A few more that come to mind are: Flexibility - fun-loving - grateful - generous - wise - teamwork focused - courage - compassion - perseverance and a deep respect for ALL people!
Living and working in cross-cultural ministry is always going to be a huge challenge, but when the Gospel is involved and eternity is at stake, it is absolutely worth all the challenges. And it becomes a very fun and fulfilling experience! As someone once said, “If God has called you to become a missionary, don’t stoop to be a king.”
An Important Skill - Inductive Bible Study
An additional piece of advice, not a character trait, but an important skill when you become a missionary, is the ability to do an inductive Bible study. This is important for two reasons:
1) Many local pastors have little or no formal training, so the sermons are shallow and not always helpful for your spiritual growth. You must know how to feed yourself from God’s Word with the help of the Holy Spirit.
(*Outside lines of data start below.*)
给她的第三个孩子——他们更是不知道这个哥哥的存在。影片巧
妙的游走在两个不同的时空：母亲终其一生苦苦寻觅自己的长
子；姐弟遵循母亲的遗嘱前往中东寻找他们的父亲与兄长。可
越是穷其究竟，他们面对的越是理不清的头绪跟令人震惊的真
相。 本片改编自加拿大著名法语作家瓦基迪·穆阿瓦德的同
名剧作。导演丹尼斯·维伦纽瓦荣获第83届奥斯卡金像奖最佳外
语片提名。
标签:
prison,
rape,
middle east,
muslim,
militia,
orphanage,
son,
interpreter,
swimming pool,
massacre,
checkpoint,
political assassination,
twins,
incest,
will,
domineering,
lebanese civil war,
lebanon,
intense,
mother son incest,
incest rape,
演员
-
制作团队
2) You must know how to train local believers to learn on their own and lead their own Bible study groups.
I believe knowing one’s calling, humility, being a learner, having a sense of humor, patience, adaptability and adding the skill of inductively studying God’s Word are the most critical traits for becoming a missionary. But there are many others.
Born and raised in Africa – about half the time in Sudan and half in Liberia. My wife and I then served for 13 years in Nigeria. I now help train and mentor new long-term missionary workers through their first term (2-4 years).